[A block of data]
○ ○ ○ ○
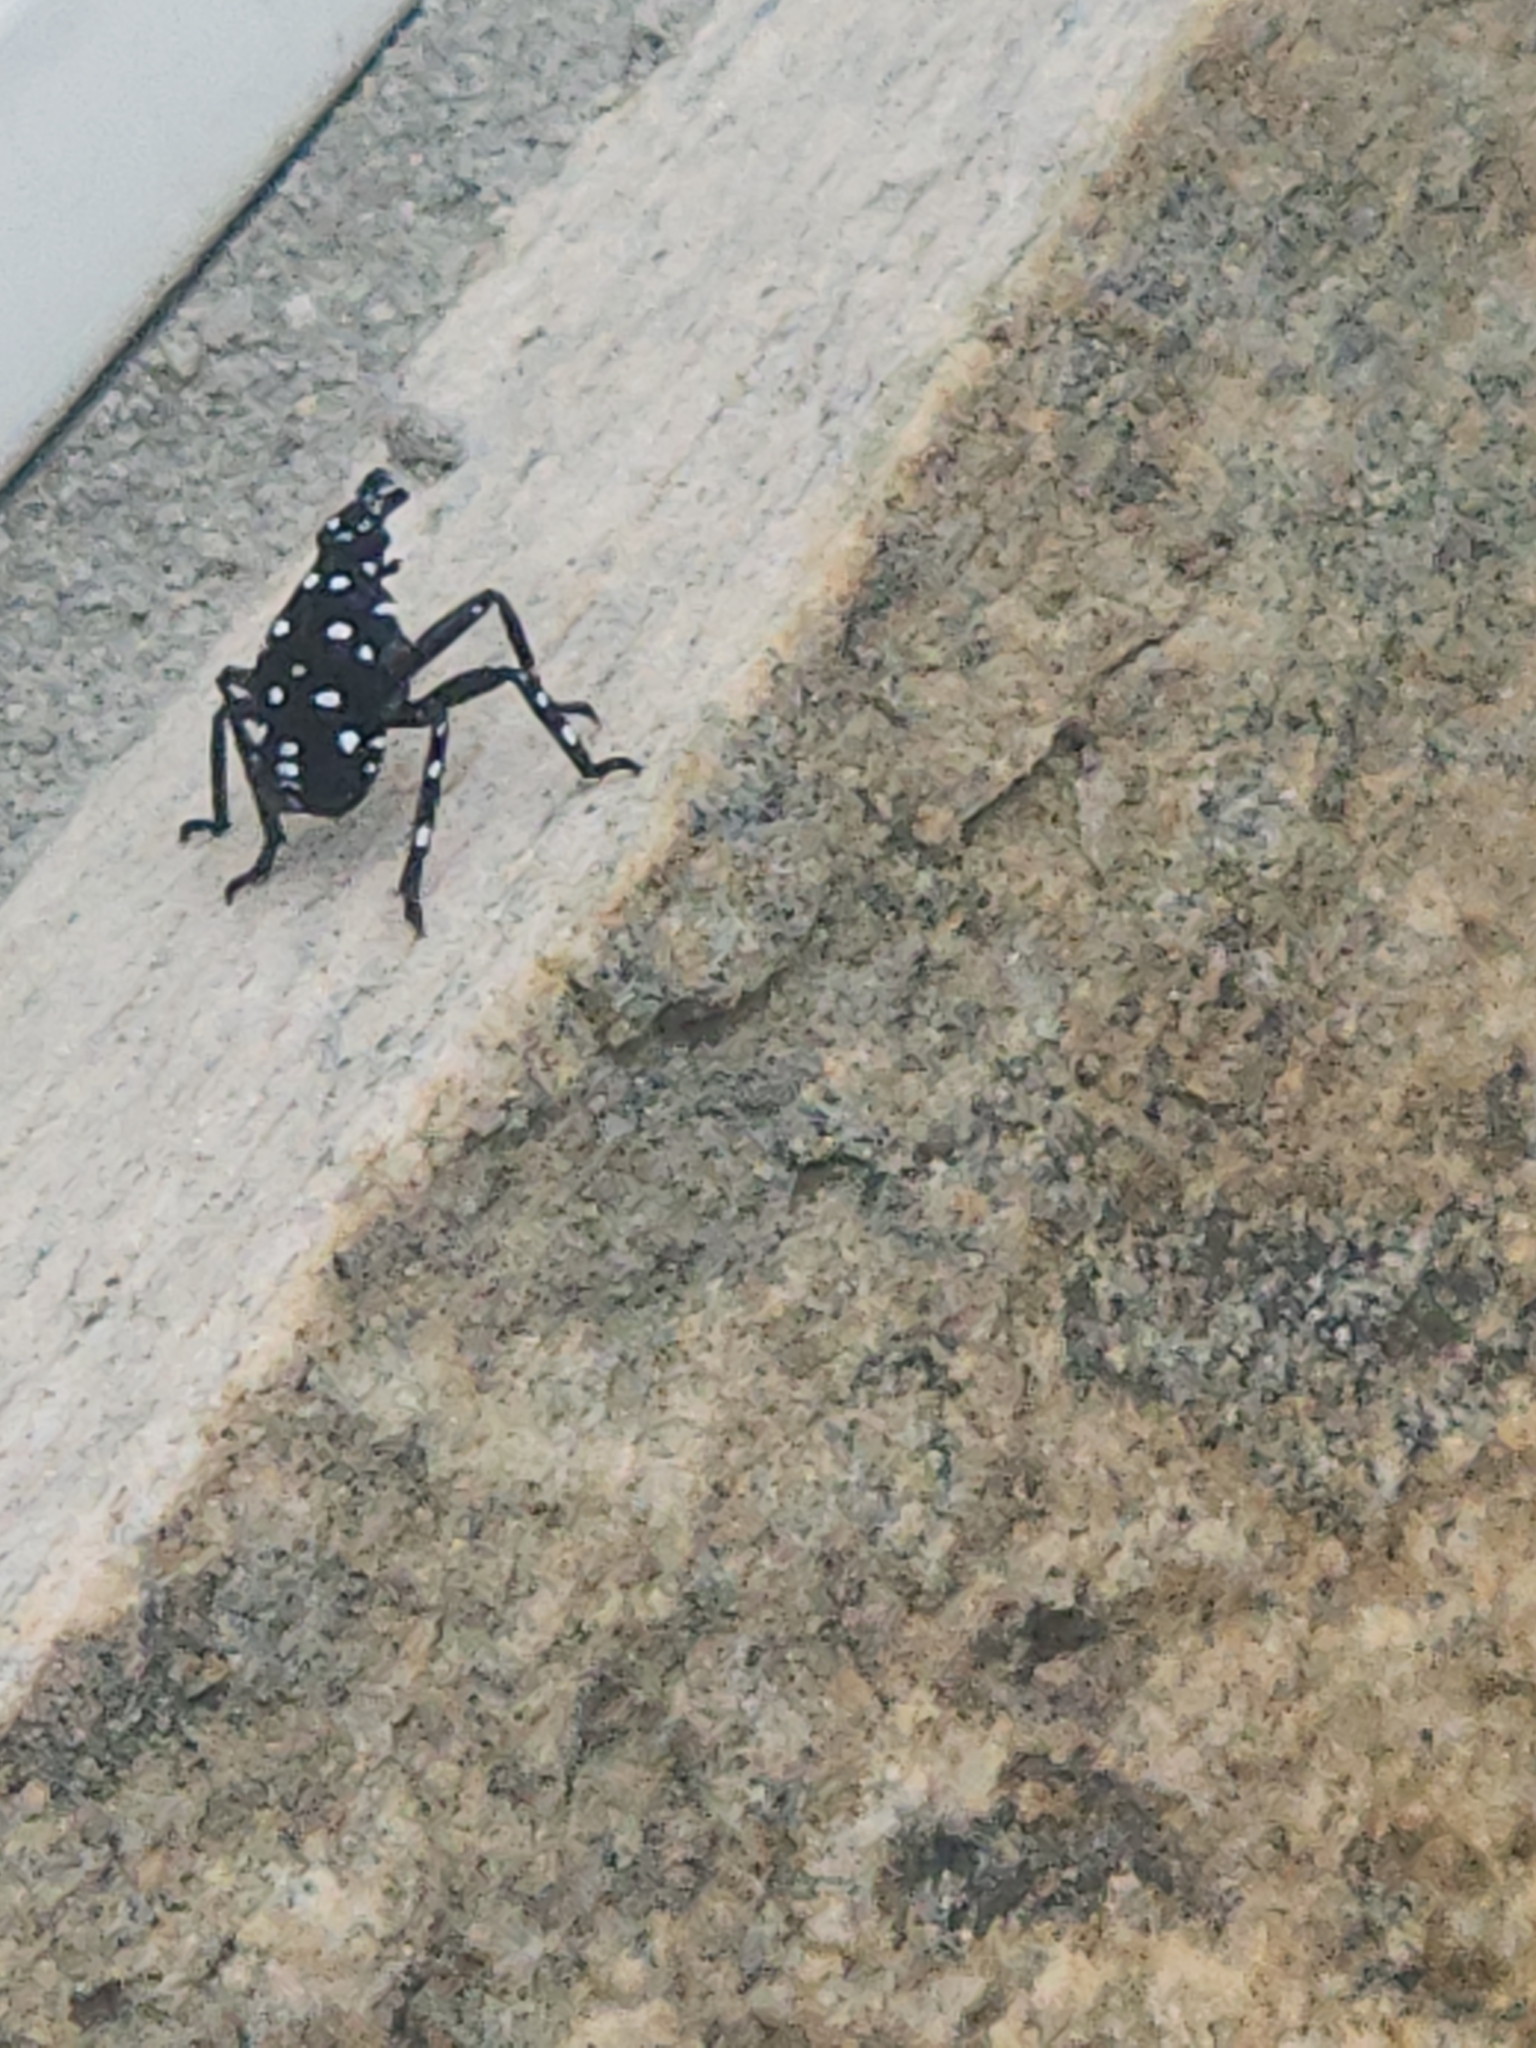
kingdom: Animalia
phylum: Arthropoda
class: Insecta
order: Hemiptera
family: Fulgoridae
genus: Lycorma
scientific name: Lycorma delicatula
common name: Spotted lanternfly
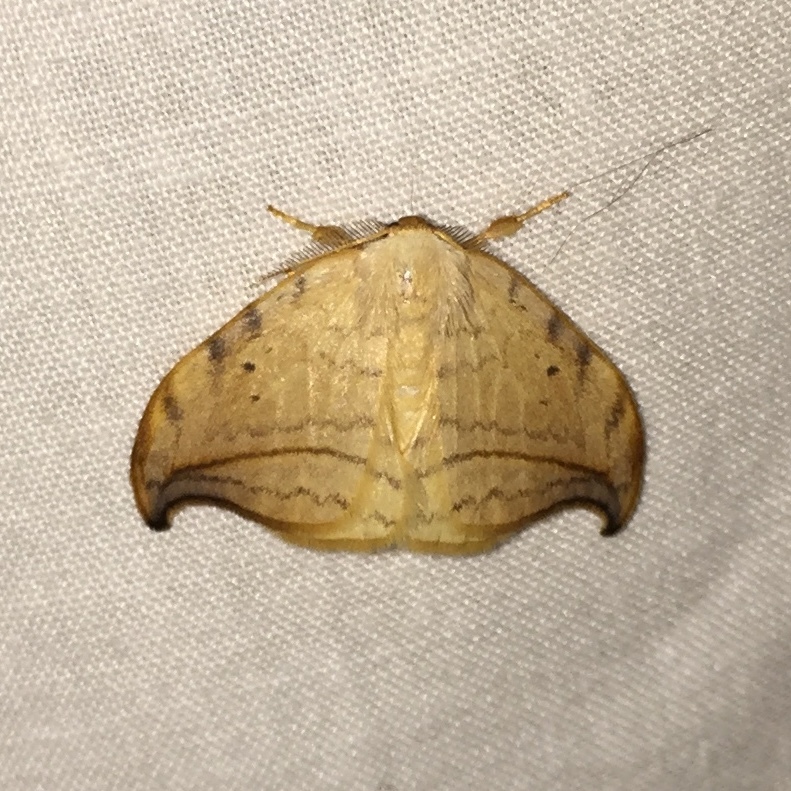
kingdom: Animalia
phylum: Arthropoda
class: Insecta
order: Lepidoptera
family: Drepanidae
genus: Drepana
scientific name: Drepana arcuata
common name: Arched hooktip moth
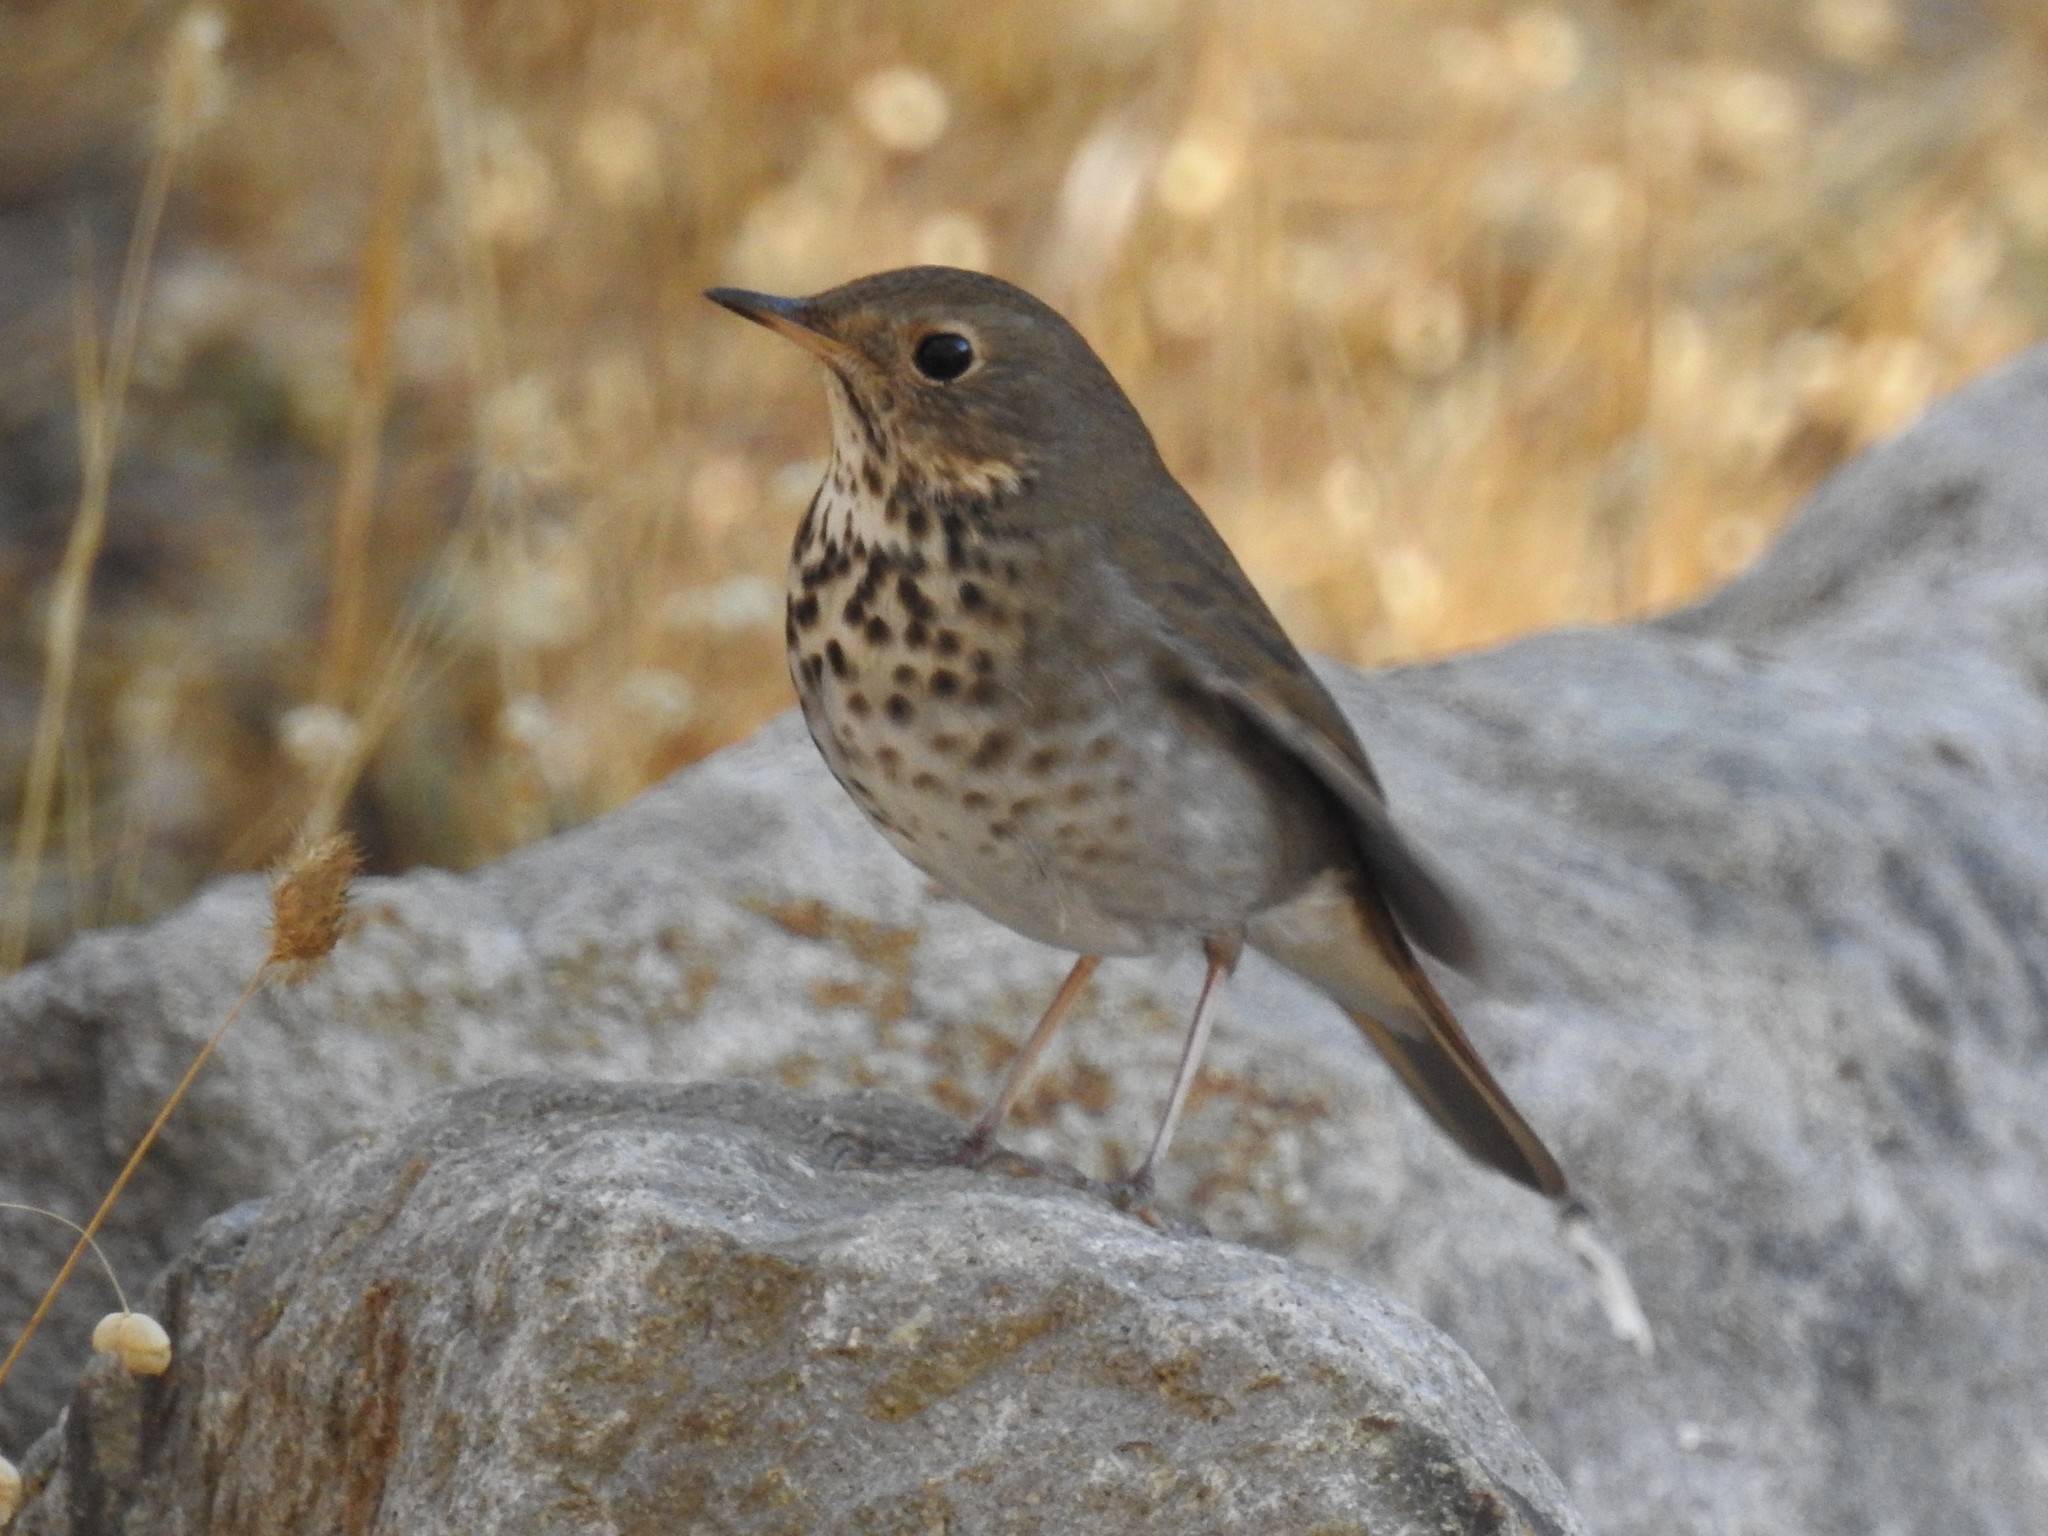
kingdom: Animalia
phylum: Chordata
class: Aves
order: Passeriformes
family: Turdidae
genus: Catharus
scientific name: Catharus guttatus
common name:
○ ○ ○ ○
What you should do → Write out all of these lines again with "common name" changed to "vernacular name" everywhere and nothing else altered. Leave the pictures out.

Exercise output →
kingdom: Animalia
phylum: Arthropoda
class: Insecta
order: Hemiptera
family: Fulgoridae
genus: Lycorma
scientific name: Lycorma delicatula
vernacular name: Spotted lanternfly
kingdom: Animalia
phylum: Arthropoda
class: Insecta
order: Lepidoptera
family: Drepanidae
genus: Drepana
scientific name: Drepana arcuata
vernacular name: Arched hooktip moth
kingdom: Animalia
phylum: Chordata
class: Aves
order: Passeriformes
family: Turdidae
genus: Catharus
scientific name: Catharus guttatus
vernacular name:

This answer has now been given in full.